(Beginning of SUPPLIED PASSAGE)

The will is challenging. After John HALL getting a moiety (half share) he mentions Nathaniel HALL I think getting the other half before Catherine. I cannot make out what comes after her name. Brother GIBSON (his wife's brother) is mentioned.

I'm stuck at this time. The HALLs of Newsham and the HALLs of Byerside seem to be related, but there's no tree filling the gap in years around 1700 to 1750. These HALLs seem to link back to Gretford in Lincolnshire, possibly the Thomas HALL of Kettlethorpe and Amy MILDMAY marriage. None of it helps with my quest though.

I was reading a book about how 'uneducated' people got into the church, how grammar schools were able to educate children who the became priests. The main thing I learned from that is that there are many more documents still held by the church that probably contain the information I need, letters a reports on how or why a person was accepted.

I'm now researching life around Chew Magna and possible family links from my tree.

2
Yorkshire (North Riding) / Re: Gilling, North Yorkshire
« on: Tuesday 04 August 20 06:08 BST (UK)  »
I've been looking at the LOWTHER connections relating to the 'Mrs PEARSE' who gave Theophilus LINDSEY the right to Chew Magna after a meeting in 1751. They were staying at Longleat with the Duchess of Somerset. Mrs PEARSE was Mary LOWTHER (d1756), a cousin of Sir Henry LOWTHER, 3rd Viscount Lonsdale. She married James PEARSE (d 1751) a lawyer.
The Duchess of Somerset was Frances THYNNE, and her great Aunt married John LOWTHER (1655-1700). John LOWTHER's sister Mary married Edward TROTTER. John LOWTHER was the grandson of John LOWTHER (1606-1675) and a cousin (same grandfather, different grandmothers) of Ralph LOWTHER. Ralph's daughter Dorothy married Lawson TROTTER, the grandson of Edward TROTTER. This John LOWTHER's father had a brother Robert LOWTHER (1595-1655) whose granddaughter was Mary LOWTHER who married James PEARSE.
I was trying to draw a diagram but can only do it properly in 3 dimensions because of the tangled relationships.
Suffice to say that Mary PEARSE might have known the TROTTERs and maybe the HALLs but Theophilus LINDSEY did not marry Hannah ELSWORTH until 4 years after Mrs PEARSE had died so her familiarity with the BLACKBURNE family is unknown.

3
Yorkshire (North Riding) / Re: Gilling, North Yorkshire
« on: Saturday 01 August 20 05:00 BST (UK)  »
Unfortunately, the more I look the more it gets complicated. The CHAL(L)ONER families are implicated, along with the LASCELLES, TROTTER, LAWSON and GIBSON, intermarrying and associating with each other more than once. A CHALONER is on a church memorial along with a TROTTER, I think I saw a HALL, LASCELLES and CHALONER together in another article about the HALL's quarry.

They all cross each others path in Durham, Lancaster (HALL-STEVENSON property?), Egglescliffe, Elwick, Guisborough (Skelton Castle included). Some are also found in York. Properties were passed to brother Thomas HALL (General) by HALL-STEVENSON, so Stotfold and Elwick are mentioned in his will.

(End of SUPPLIED PASSAGE)
(Beginning of INFORMATION GIVEN)

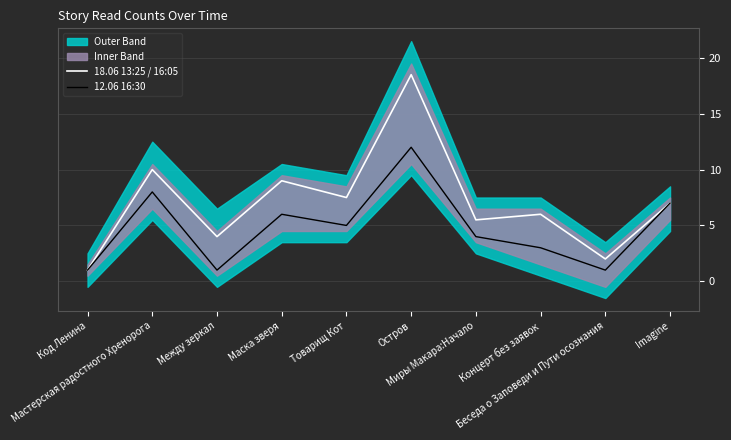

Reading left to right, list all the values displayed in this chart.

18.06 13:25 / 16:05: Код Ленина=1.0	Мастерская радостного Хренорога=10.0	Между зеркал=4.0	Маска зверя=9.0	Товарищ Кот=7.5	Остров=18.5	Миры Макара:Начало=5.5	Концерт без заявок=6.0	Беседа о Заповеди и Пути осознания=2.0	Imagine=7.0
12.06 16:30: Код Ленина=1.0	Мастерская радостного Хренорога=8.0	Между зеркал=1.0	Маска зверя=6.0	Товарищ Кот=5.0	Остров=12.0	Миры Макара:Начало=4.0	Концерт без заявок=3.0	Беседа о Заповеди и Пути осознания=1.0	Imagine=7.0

(End of INFORMATION GIVEN)
(Beginning of INFORMATION GIVEN)

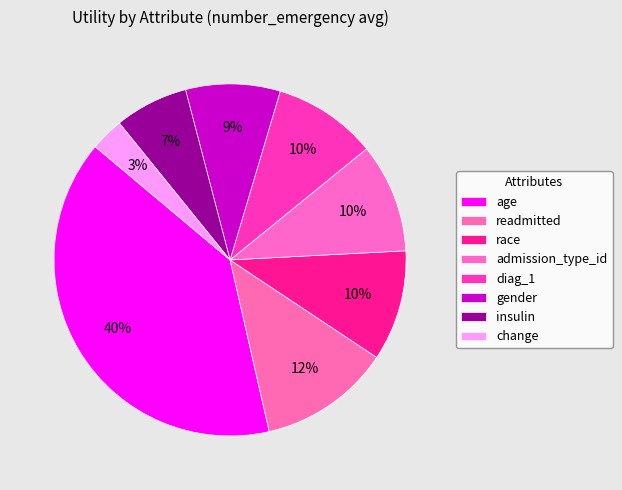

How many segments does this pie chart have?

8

(End of INFORMATION GIVEN)

**TASK BRIEF**
Condense the paragraph of the forum text that begins "I've been looking at the LOWTHER connections" into a shorter version that keeps its main facts. Work from the forum text only, not the listing.

**YOUR RESPONSE**
Mrs PEARSE gave Theophilus LINDSEY the right to Chew Magna after a 1751 meeting. They were staying at Longleat with the Duchess of Somerset. She was Mary LOWTHER (d1756), a cousin of Sir Henry LOWTHER, 3rd Viscount Lonsdale, and the wife of the lawyer James PEARSE (d 1751).